**ЗАДАНИЕ 1**
Что, согласно фрагменту о литературных приемах, происходит с ранее запрещенными приемами через два или три литературных поколения?
**ЗАДАНИЕ 2**
Напишите продолжение фрагмента о литературных приемах, начав сразу после его последнего предложения.

**ФРАГМЕНТ ТЕКСТА**
▼
Канонические приемы обычно изживают себя. Ценность литературы в новизне и оригинальности*. Стремление к обновлению обрушивается обычно именно на канонические, традиционные, «трафаретные» приемы, переводя их из разряда обязательных в разряд запрещенных. Создаются новые традиции и приемы. Это не мешает приемам, ранее запрещенным, вновь возрождаться через два или три литературных поколения.
* Это утверждение справедливо лишь для искусства неканонического, рожденного индивидуально-творческим художественным сознанием, выработавшим, если использовать термин Ю.М. Лотмана, «эстетику противопоставления»; напротив, до середины XVIII в. эстетическое сознание было традиционалистским и исповедовало «эстетику тождества» (Лотман Ю.М. Структура художественного текста. М., 1970. С. 350-359; Аверинцев С.С., Андреев М. Л., Гаспаров М.Л. и др. Категории поэтики в смене литературных эпох//Историческая поэтика. Литературные эпохи и типы художественного сознания).
▲
**МАТЕРИАЛ**
▼
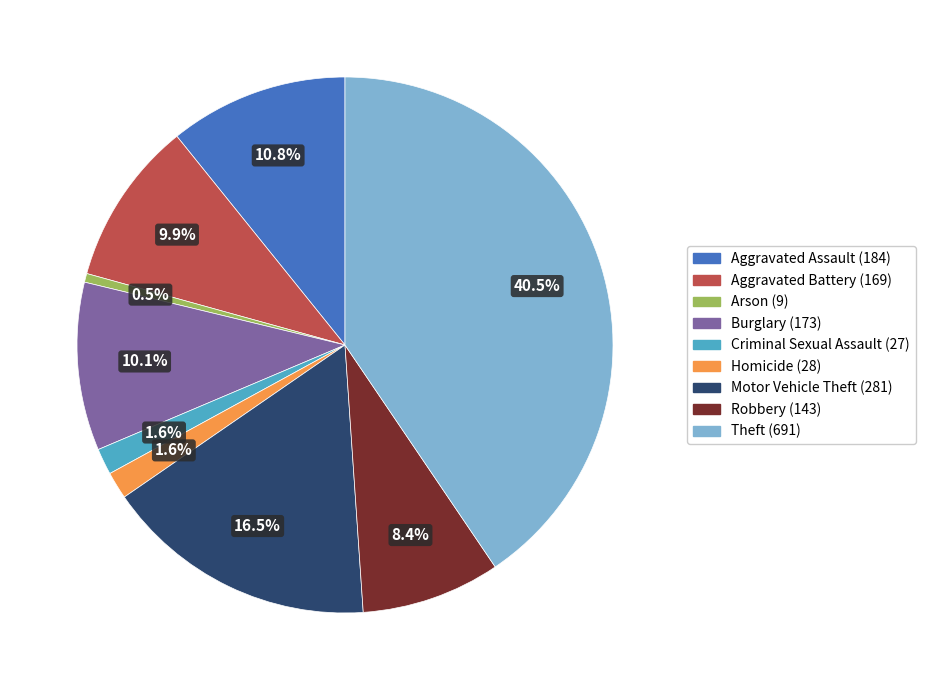

Between Homicide and Theft, which is larger?

Theft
▲
**ОТВЕТ 1**
Они вновь возрождаются.

**ОТВЕТ 2**
По тому, как реагирует это оценочное внимание литературной среды на отдельные приемы, их следует классифицировать на приемы ощутимые (заметные) и неощутимые (незаметные).
Причина ощутимости приема может быть двоякая: их чрезмерная старость и их чрезмерная новизна. Изжитые, старые, архаические приемы ощутимы как назойливый пережиток, как потерявшее свой смысл явление, продолжающее существовать в силу инерции, как мертвое тело среди живых существ. Наоборот, новые приемы поражают своей непривычностью, особенно если они берутся из репертуара, до сих пор запрещенного (например, вульгаризмы в высокой поэзии). При оценке ощутимости и неощутимости приема никогда не следует упускать из виду исторической перспективы. Нам язык Пушкина кажется гладким, и мы почти не замечаем его особенностей, – современников он поражал странностью смешения славянизмов с простонародной речью, он им казался неровным, пестрым. Дать оценку ощутимости того или иного приема может только современник. Резкости построения произведений символистов, шокировавшие литературных староверов до 1907–1909 гг., ныне совершенно не ощущаются нами, и мы, наоборот, склонны усмотреть шаблонность и обыденность в ранних стихах Бальмонта и Брюсова.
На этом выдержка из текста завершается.